═════ Material to process ═════

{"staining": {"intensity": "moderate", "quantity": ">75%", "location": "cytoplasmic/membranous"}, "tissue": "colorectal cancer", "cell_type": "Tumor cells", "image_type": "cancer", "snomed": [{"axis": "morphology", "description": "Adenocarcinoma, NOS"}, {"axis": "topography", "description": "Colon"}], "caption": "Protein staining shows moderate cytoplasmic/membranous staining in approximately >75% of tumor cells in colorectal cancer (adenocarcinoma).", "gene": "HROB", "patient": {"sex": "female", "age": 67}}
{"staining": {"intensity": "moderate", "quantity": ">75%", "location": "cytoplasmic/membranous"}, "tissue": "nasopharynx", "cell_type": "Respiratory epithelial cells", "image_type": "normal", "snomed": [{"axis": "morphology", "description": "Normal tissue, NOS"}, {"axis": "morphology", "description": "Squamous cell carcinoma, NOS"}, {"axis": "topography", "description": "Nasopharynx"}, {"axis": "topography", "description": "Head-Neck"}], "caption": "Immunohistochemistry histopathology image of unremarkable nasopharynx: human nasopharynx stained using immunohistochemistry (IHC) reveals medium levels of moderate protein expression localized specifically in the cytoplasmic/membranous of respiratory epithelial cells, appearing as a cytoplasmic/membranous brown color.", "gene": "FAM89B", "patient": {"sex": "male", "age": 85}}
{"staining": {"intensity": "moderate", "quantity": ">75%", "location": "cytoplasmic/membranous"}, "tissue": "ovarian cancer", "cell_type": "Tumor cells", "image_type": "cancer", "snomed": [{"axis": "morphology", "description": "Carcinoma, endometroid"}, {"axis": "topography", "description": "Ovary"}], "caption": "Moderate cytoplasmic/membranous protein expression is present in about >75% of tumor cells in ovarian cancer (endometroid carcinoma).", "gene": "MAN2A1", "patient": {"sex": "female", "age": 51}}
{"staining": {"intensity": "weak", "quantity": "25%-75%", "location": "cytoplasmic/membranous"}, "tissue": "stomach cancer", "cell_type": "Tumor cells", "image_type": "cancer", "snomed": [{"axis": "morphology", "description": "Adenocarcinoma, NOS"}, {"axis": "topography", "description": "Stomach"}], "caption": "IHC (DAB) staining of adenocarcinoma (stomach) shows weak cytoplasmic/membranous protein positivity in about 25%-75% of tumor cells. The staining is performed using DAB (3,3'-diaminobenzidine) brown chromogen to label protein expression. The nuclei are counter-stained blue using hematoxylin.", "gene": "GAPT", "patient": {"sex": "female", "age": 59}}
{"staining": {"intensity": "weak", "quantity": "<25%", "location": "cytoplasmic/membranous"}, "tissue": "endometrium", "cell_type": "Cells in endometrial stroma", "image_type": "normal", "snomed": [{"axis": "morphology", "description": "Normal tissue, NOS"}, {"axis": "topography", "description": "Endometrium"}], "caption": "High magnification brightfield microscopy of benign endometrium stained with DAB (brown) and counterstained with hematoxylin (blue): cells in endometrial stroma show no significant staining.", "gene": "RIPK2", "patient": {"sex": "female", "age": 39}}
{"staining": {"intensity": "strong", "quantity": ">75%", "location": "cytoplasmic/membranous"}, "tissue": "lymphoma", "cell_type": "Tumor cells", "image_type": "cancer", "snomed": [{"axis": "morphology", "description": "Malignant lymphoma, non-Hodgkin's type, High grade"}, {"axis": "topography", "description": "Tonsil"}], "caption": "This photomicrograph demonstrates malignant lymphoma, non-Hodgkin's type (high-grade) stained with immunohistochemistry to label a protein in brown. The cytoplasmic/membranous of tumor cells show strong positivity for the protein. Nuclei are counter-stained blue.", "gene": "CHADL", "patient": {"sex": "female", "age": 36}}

═════

Your objective: Each line above is to be repeated exactly.

The answer:
{"staining": {"intensity": "moderate", "quantity": ">75%", "location": "cytoplasmic/membranous"}, "tissue": "colorectal cancer", "cell_type": "Tumor cells", "image_type": "cancer", "snomed": [{"axis": "morphology", "description": "Adenocarcinoma, NOS"}, {"axis": "topography", "description": "Colon"}], "caption": "Protein staining shows moderate cytoplasmic/membranous staining in approximately >75% of tumor cells in colorectal cancer (adenocarcinoma).", "gene": "HROB", "patient": {"sex": "female", "age": 67}}
{"staining": {"intensity": "moderate", "quantity": ">75%", "location": "cytoplasmic/membranous"}, "tissue": "nasopharynx", "cell_type": "Respiratory epithelial cells", "image_type": "normal", "snomed": [{"axis": "morphology", "description": "Normal tissue, NOS"}, {"axis": "morphology", "description": "Squamous cell carcinoma, NOS"}, {"axis": "topography", "description": "Nasopharynx"}, {"axis": "topography", "description": "Head-Neck"}], "caption": "Immunohistochemistry histopathology image of unremarkable nasopharynx: human nasopharynx stained using immunohistochemistry (IHC) reveals medium levels of moderate protein expression localized specifically in the cytoplasmic/membranous of respiratory epithelial cells, appearing as a cytoplasmic/membranous brown color.", "gene": "FAM89B", "patient": {"sex": "male", "age": 85}}
{"staining": {"intensity": "moderate", "quantity": ">75%", "location": "cytoplasmic/membranous"}, "tissue": "ovarian cancer", "cell_type": "Tumor cells", "image_type": "cancer", "snomed": [{"axis": "morphology", "description": "Carcinoma, endometroid"}, {"axis": "topography", "description": "Ovary"}], "caption": "Moderate cytoplasmic/membranous protein expression is present in about >75% of tumor cells in ovarian cancer (endometroid carcinoma).", "gene": "MAN2A1", "patient": {"sex": "female", "age": 51}}
{"staining": {"intensity": "weak", "quantity": "25%-75%", "location": "cytoplasmic/membranous"}, "tissue": "stomach cancer", "cell_type": "Tumor cells", "image_type": "cancer", "snomed": [{"axis": "morphology", "description": "Adenocarcinoma, NOS"}, {"axis": "topography", "description": "Stomach"}], "caption": "IHC (DAB) staining of adenocarcinoma (stomach) shows weak cytoplasmic/membranous protein positivity in about 25%-75% of tumor cells. The staining is performed using DAB (3,3'-diaminobenzidine) brown chromogen to label protein expression. The nuclei are counter-stained blue using hematoxylin.", "gene": "GAPT", "patient": {"sex": "female", "age": 59}}
{"staining": {"intensity": "weak", "quantity": "<25%", "location": "cytoplasmic/membranous"}, "tissue": "endometrium", "cell_type": "Cells in endometrial stroma", "image_type": "normal", "snomed": [{"axis": "morphology", "description": "Normal tissue, NOS"}, {"axis": "topography", "description": "Endometrium"}], "caption": "High magnification brightfield microscopy of benign endometrium stained with DAB (brown) and counterstained with hematoxylin (blue): cells in endometrial stroma show no significant staining.", "gene": "RIPK2", "patient": {"sex": "female", "age": 39}}
{"staining": {"intensity": "strong", "quantity": ">75%", "location": "cytoplasmic/membranous"}, "tissue": "lymphoma", "cell_type": "Tumor cells", "image_type": "cancer", "snomed": [{"axis": "morphology", "description": "Malignant lymphoma, non-Hodgkin's type, High grade"}, {"axis": "topography", "description": "Tonsil"}], "caption": "This photomicrograph demonstrates malignant lymphoma, non-Hodgkin's type (high-grade) stained with immunohistochemistry to label a protein in brown. The cytoplasmic/membranous of tumor cells show strong positivity for the protein. Nuclei are counter-stained blue.", "gene": "CHADL", "patient": {"sex": "female", "age": 36}}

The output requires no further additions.